Re: 2 questions

On 30/03/2015 9:26 p.m., Cory Benfield wrote:
> On 30 March 2015 at 04:15, Adrien de Croy wrote:
>>
>> I can buy that 1/3 of web requests use TLS.
>>
>> however that does not apply to 1/3 of web sites using TLS.  Probably just FB
>> and google alone account for 1/3 of web requests.
>>
>> There are surely hundreds of millions of sites.  That's at least tens of
>> millions of administrators who will need to take on the burden of making TLS
>> work on their site.  Many will not see any point in this.  Pretty much all
>> the sites that felt a need to deploy TLS will have already done so, and the
>> others will not thank the IETF or google or the chromium project for
>> attempting to force costs on them.
> 
> No-one is being *forced* to do anything. HTTP/1.1 is not going away.
> If you dig back through the archives of this working group you'll
> repeatedly find statements from almost all camps that HTTP/1.1 will be
> around for the foreseeable future. Website owners that cannot set up
> TLS will still find plenty of support for plaintext HTTP.

So your answer is "Just use HTTP/1.1" ?

Regardless of how long the transition would take one of the goals of
HTTP/2 is to replace it. *Any* network which is forced to stay with
HTTP/1 simply because of a missing protocol capability is a failure of
HTTP/2.

> 
> In this case I think Google and Firefox are probably right: HTTP/2 in
> plaintext is likely to break frequently and mysteriously.

Guesses and supposition. Look at who you are throwing those arguments at
... the very authors of the major middleware implementations.
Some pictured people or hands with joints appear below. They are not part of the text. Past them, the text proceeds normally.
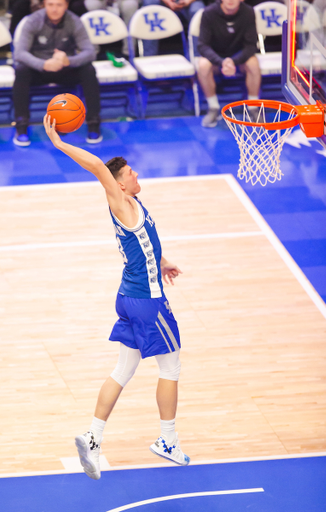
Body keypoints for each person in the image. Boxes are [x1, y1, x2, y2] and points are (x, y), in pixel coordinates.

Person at [43, 114, 190, 480]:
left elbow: (146, 244)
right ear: (119, 185)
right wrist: (59, 143)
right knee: (170, 367)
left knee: (123, 369)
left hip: (128, 295)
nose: (136, 175)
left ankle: (93, 436)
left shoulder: (134, 206)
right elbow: (96, 165)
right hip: (146, 301)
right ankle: (167, 440)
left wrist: (163, 262)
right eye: (130, 174)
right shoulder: (120, 203)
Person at [13, 0, 102, 147]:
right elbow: (20, 53)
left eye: (59, 5)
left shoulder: (74, 21)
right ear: (44, 5)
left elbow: (90, 52)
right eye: (50, 4)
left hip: (65, 69)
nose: (54, 9)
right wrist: (43, 64)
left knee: (89, 69)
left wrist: (69, 61)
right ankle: (21, 126)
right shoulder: (33, 20)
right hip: (40, 70)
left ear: (66, 5)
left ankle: (93, 123)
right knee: (21, 70)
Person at [197, 0, 261, 128]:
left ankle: (253, 107)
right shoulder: (208, 13)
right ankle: (213, 108)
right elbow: (202, 45)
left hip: (239, 56)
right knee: (202, 65)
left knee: (254, 63)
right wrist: (222, 62)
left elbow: (251, 45)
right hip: (216, 57)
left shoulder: (248, 12)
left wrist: (233, 61)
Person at [141, 0, 205, 56]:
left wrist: (188, 1)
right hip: (161, 2)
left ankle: (195, 59)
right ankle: (149, 57)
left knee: (197, 12)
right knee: (150, 3)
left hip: (190, 2)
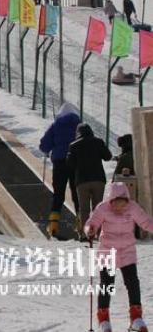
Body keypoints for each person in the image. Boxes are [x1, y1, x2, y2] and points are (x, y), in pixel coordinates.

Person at [85, 182, 153, 332]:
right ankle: (104, 320)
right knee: (107, 284)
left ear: (127, 201)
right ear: (111, 200)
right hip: (107, 251)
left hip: (127, 251)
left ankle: (136, 318)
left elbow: (146, 222)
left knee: (133, 283)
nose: (119, 207)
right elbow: (92, 222)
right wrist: (90, 229)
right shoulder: (103, 208)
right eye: (116, 204)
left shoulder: (133, 208)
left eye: (123, 204)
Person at [39, 102, 81, 238]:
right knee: (76, 192)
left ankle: (53, 224)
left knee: (58, 193)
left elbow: (45, 144)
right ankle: (80, 222)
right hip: (76, 162)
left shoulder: (56, 125)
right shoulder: (79, 126)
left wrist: (47, 150)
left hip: (59, 162)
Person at [68, 123, 113, 239]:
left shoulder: (73, 145)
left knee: (84, 209)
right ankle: (98, 233)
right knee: (98, 207)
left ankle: (84, 234)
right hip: (98, 179)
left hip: (82, 181)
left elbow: (70, 164)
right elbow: (108, 156)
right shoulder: (98, 142)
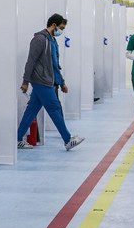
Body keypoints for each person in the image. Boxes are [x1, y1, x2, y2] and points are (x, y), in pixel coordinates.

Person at [17, 13, 84, 151]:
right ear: (53, 25)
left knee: (31, 111)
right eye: (61, 28)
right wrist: (25, 81)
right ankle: (67, 140)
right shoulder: (39, 40)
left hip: (48, 81)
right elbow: (31, 61)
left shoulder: (52, 41)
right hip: (41, 81)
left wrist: (61, 82)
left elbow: (55, 65)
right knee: (55, 109)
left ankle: (17, 139)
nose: (61, 31)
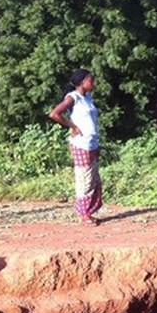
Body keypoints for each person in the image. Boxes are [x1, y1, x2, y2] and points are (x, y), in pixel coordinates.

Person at [48, 68, 103, 226]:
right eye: (90, 80)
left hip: (91, 142)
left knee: (93, 179)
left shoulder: (88, 98)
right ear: (82, 82)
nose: (93, 83)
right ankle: (83, 214)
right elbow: (55, 114)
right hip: (81, 143)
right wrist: (73, 127)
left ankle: (88, 211)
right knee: (84, 179)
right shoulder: (74, 97)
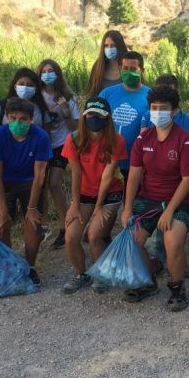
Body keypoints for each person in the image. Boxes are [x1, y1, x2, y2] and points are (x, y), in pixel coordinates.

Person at [121, 86, 189, 312]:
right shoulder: (143, 137)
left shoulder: (184, 140)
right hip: (148, 198)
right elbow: (134, 174)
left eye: (163, 109)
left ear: (175, 111)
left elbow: (188, 179)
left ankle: (177, 287)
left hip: (178, 199)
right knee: (132, 240)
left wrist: (170, 210)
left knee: (172, 242)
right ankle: (149, 279)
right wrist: (127, 208)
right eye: (154, 108)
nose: (157, 113)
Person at [60, 97, 127, 294]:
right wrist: (75, 204)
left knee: (94, 234)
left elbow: (108, 176)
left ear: (107, 118)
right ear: (84, 116)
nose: (94, 118)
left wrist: (98, 206)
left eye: (99, 115)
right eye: (90, 115)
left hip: (110, 192)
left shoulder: (117, 140)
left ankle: (101, 274)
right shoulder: (73, 139)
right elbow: (76, 173)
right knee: (71, 237)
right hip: (84, 192)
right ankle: (82, 274)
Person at [0, 97, 53, 286]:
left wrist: (31, 208)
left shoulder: (40, 137)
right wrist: (3, 209)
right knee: (0, 223)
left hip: (30, 181)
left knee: (33, 223)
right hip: (4, 181)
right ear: (6, 117)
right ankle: (8, 265)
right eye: (12, 118)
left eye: (22, 119)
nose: (17, 123)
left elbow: (40, 176)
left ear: (31, 120)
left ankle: (30, 267)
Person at [37, 59, 80, 250]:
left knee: (54, 184)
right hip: (40, 145)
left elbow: (75, 127)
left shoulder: (67, 97)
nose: (47, 74)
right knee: (40, 185)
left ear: (58, 73)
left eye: (51, 70)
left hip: (61, 144)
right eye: (44, 71)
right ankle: (42, 225)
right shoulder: (36, 97)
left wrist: (65, 111)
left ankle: (65, 226)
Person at [100, 51, 150, 185]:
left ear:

The Chrome choice was based on SPDY metrics IIRC. Which measured how
many connections over TLS were force to "just use HTTP/1.1" versus
allowed to use SPDY. That was done under conditions where *none* of the
middleware supported SPDY and TLS was able to supply a bypass.

Neither of those measurement conditions are true for HTTP/2. We major
middleware implementations authors participate in the WG and are
actively implementing HTTP/2 already. The growth of TLS interception
will undoubtedly have reduced TLS ability to bypass middleware.


The middlware argument for TLS is a red herring.


> This is
> mostly because of intermediaries that believe they understand HTTP,
> but don't do it very well (HAProxy is a good example I can think off
> of the top of my head). These intermediaries are usually transparent
> to HTTP/1.1 users, but they will likely break HTTP/2 traffic over port
> 80.

Those of us participating in the WG have already ensured that our
software, even legacy installs, interoperates properly with HTTP/2 to
trigger HTTP/1.1 fallback cleanly during the transition. The HTTP/2
protocol is also a lot more strict syntactically so many mistakes and
problems are simply no longer possible once the software is upgraded.


> Chrome and Firefox are therefore acting in the interest of both
> users and operators when they forbid this kind of traffic. They're
> saving your users from thinking your website is broken because their
> ISP deployed some terrible intermediate 'service' that mangles HTTP/2
> (consider Comcast's injection of HTTP headers, for example).

Injection of headers is compliant with HTTP (both versions).

One can as easily point at the many millions of users forced to endure
horrible network lag issues and sometimes outright DoS when Chrome
implemented SDCH encoding.


Dont kid yourself about browsers protecting either users or websites -
at least no more than they need to make gains in the browser wars. We
have a loooong laundry list of things they refuse to do that would
vastly improve end users privacy, security, and website efficiency.
Their focus IME is towards their own corporate goals (as one should expect).

> 
> At this point in time, my HTTP/2 implementation does not support
> plaintext HTTP/2. I will add support for it in the next few weeks, but
> I do not expect it to work in the vast majority of cases, and will be
> emitting warning logs to that effect.
> 

Are you emitting similar warnings for all HTTP/2-over-TLS failures?
 You will find a lot of middleware out there these days decrypting the
TLS and demanding HTTP/1 inside. The magic PRI prefix "request" works
the same regardless of TLS usage - as it was designed to.